While other cuisines are licensed to innovate freely, Japanese often remains hidebound. Ninety-eight percent of Japanese restaurants have menus you could recite in your sleep, offering the same predictable constellation of sushi, teriyaki, soba, etc. If innovation occurs, it's often timid. Eleven years ago, when Nobu introduced black cod cooked in miso paste, it caused a sensation on par with the signing of the Magna Carta. Now it's on every Japanese menu in town. Tataki—a lightly seared sashimi—was another modest trick that was greeted with universal astonishment and adulation.

Thus I was slightly freaked-out, then delighted, to discover the menu at Williamsburg's Bozu. The year-old restaurant sits on Grand Street, a dead-end thoroughfare that's becoming an incubator for some of the most original cooking in the borough. Once we entered the shadowy warren of rooms, it seemed apparent that Bozu must be Japanese for "Bozo," since right inside the front door a curtain of identical red-faced scowling heads descends from the ceiling on parallel strings, like a sideways abacus. But no, a passing waiter informed us, it wasn't Bozo but Daruma (Bodhidharma in Sanskrit), a head-only evocation of the founder of Zen Buddhism said to bring good luck.

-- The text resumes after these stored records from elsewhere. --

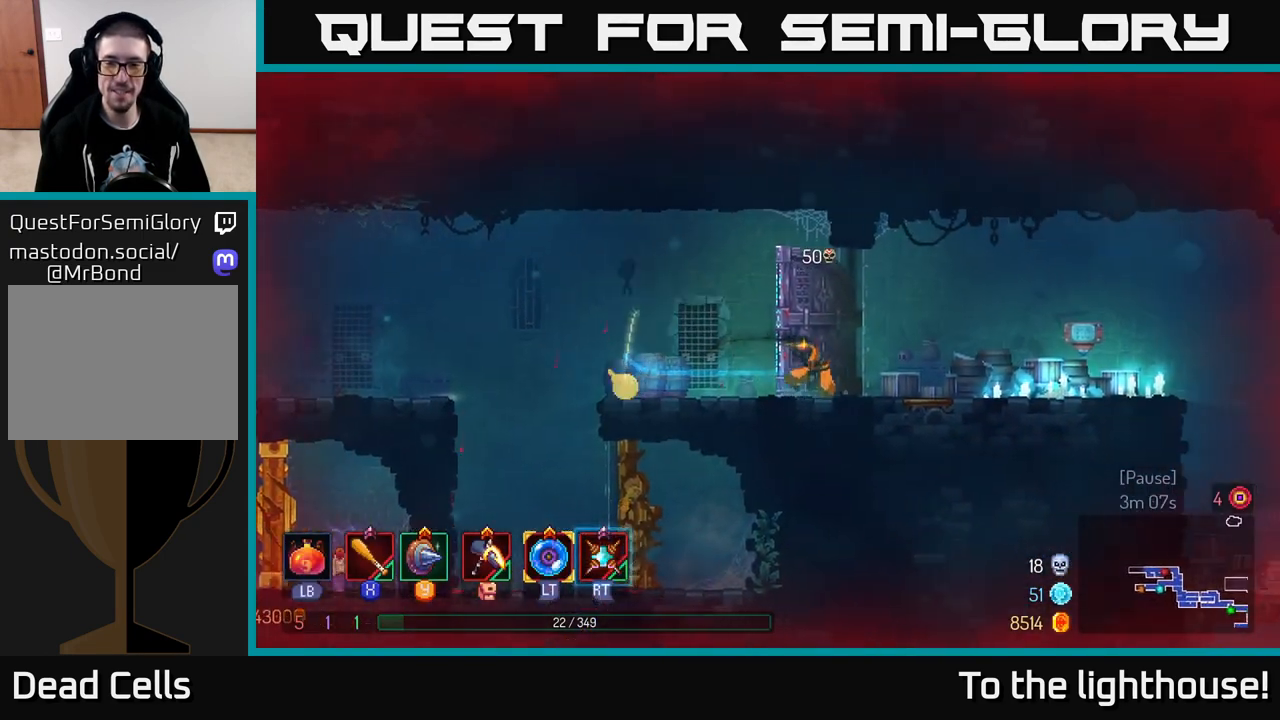
{"buttons": [], "left_stick": "right", "right_stick": "center", "events": [[267, "A", "down"], [333, "A", "up"]]}
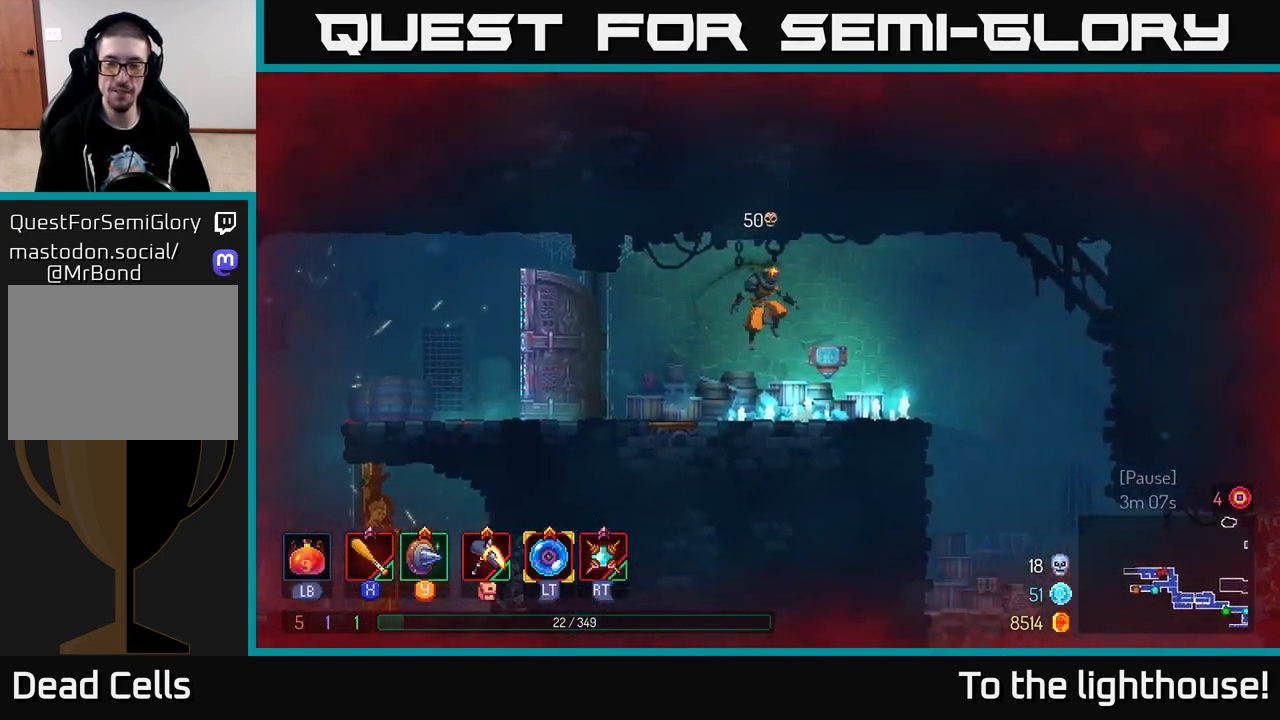
{"buttons": [], "left_stick": "right", "right_stick": "center", "events": []}
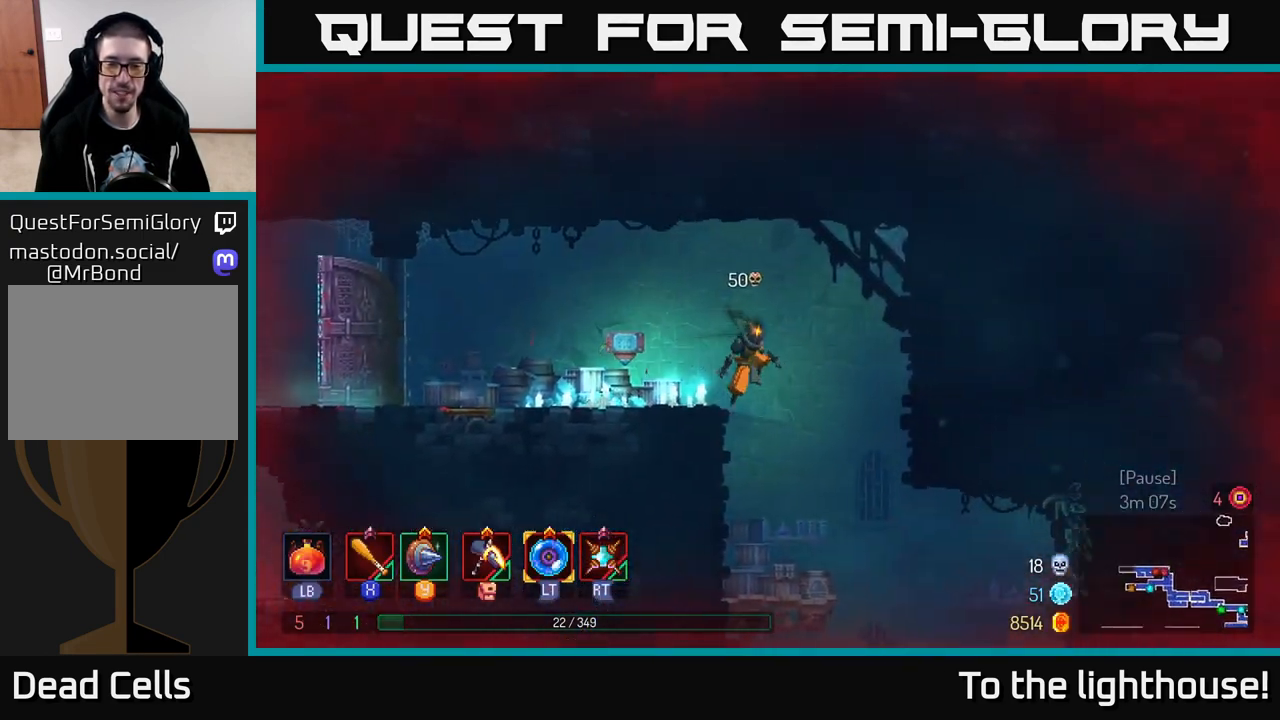
{"buttons": [], "left_stick": "down", "right_stick": "center", "events": [[317, "A", "down"], [317, "left_stick", "down"], [483, "A", "up"]]}
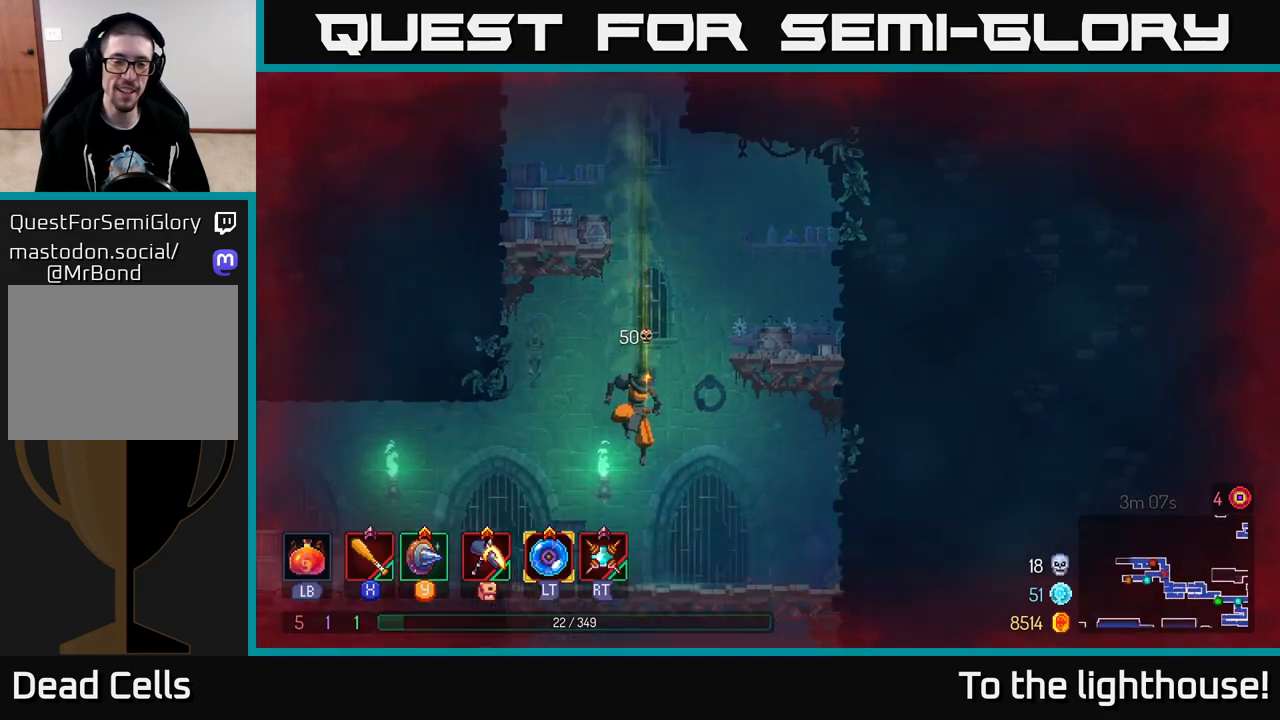
{"buttons": ["B"], "left_stick": "left", "right_stick": "center", "events": [[83, "left_stick", "left"], [483, "B", "down"]]}
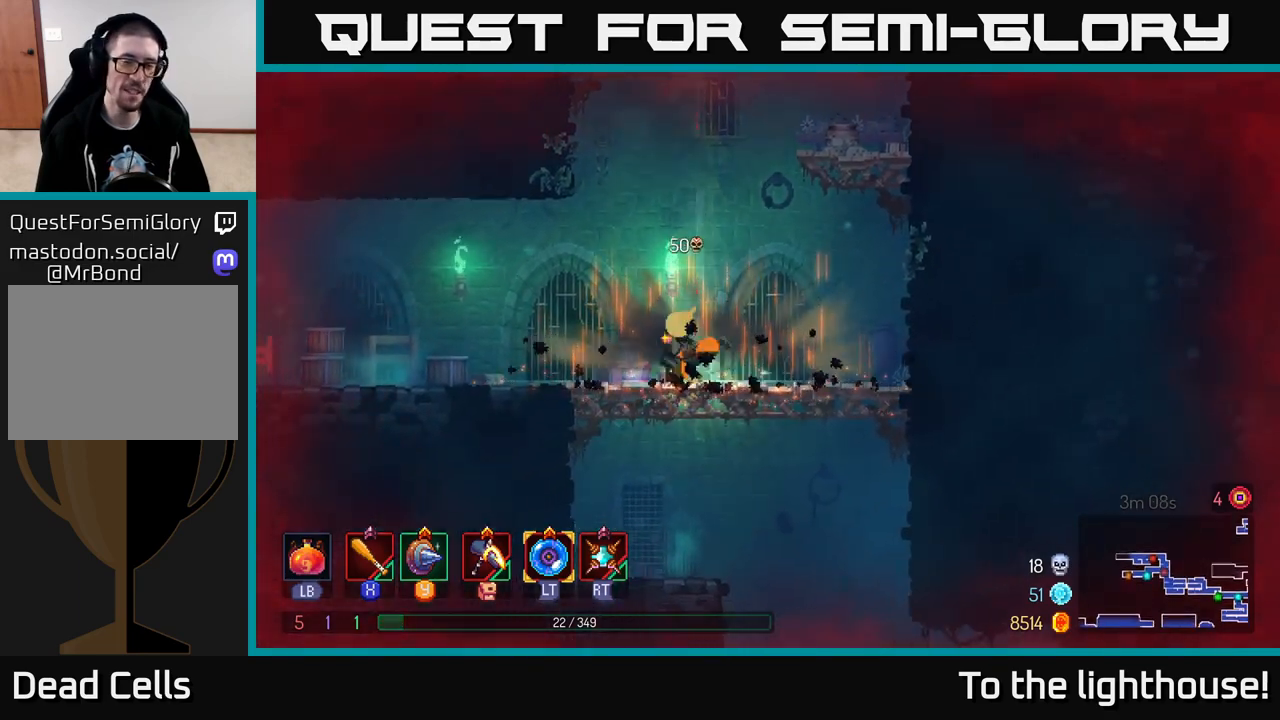
{"buttons": ["A"], "left_stick": "left", "right_stick": "center", "events": [[50, "B", "up"], [133, "B", "down"], [233, "B", "up"], [467, "A", "down"]]}
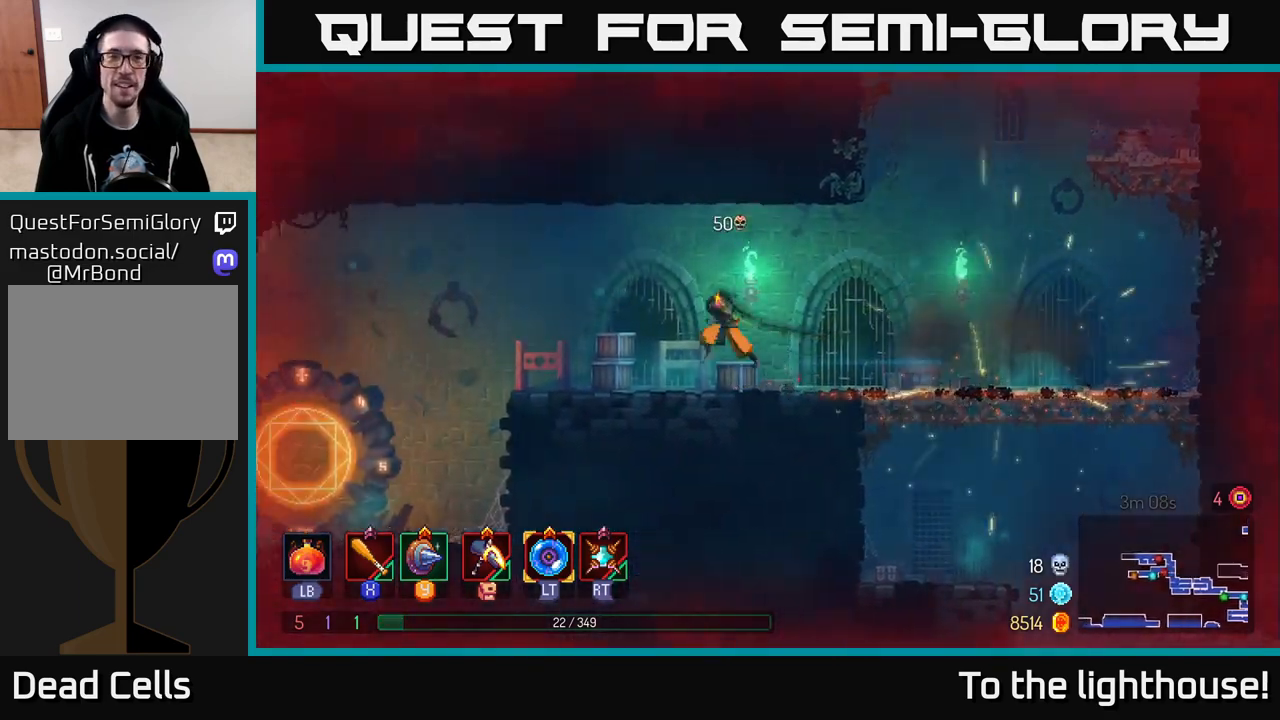
{"buttons": ["B"], "left_stick": "left", "right_stick": "center", "events": [[83, "A", "up"], [483, "B", "down"]]}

Maybe the place needs some luck. Bozu ("bald-headed") thrives on taking culinary chances. Tuna tataki ($7), for example, develops a voice and sings via an elfin scoop of strawberry sorbet that melts as the pinwheeled formation is ferried to the table. It brings a welcome pucker to the lips. Against all odds, I liked the "Italian" onigiri (two for $4.50), a newfangled take on the rice ball, Japan's favorite snack. Mixed with chopped green olives and slivers of sun-dried tomato, it remained more Japanese than Italian. Not so, a special rice croquette that oozed what tasted like Velveeta cheese one evening. Back to the drawing board, folks.

Hang out for a while.
photo: Staci Schwartz
Hang out for a while.

Bozu eschews normal sushi. Among the seaweed-wrapped maki, find the "salmon stinky roll" ($5), which applies garlic to the bored-stiff orange fish. Another roll, called U.S.A., cryptically incorporates eel, shiso, and asparagus into the compressed pipe of rice. But the predominant form of sushi at Bozu—and the restaurant's most arresting invention—is the "bomb." Standing in for normal, finger-shaped sushi are round buttons of vinegared rice topped with raw fish, further extended skyward by ingredients like avocado, cucumber, green-tomato sauce, and frizzled deep-fried noodles of miniature circumference. What is the bomb's significance? Well, individual pieces are smaller in volume than normal sushi, hence you never have to wonder whether to bite a piece in half or swallow it whole. Individual bombs (there are nine of them) vary in price from $4.50 to $6, but the most impressive way to experience them is via the "party bomb," a 12-piece selection of four types.

Bozu has been called a Japanese tapas bar, and that's fair enough. The smaller dishes are certainly the best, including a plethora of composed vegetarian salads featuring grains, tofu, tomatoes, seaweed, and grapefruit, generally dressed with soy and miso. The tofu salad ($6.50)—creamy tofu with avocado and plum tomatoes—is probably the best thing on the menu. The bigger dishes, like seafood stew and sake-marinated skirt steak, don't fare as well. But who needs them when you've got the bomb?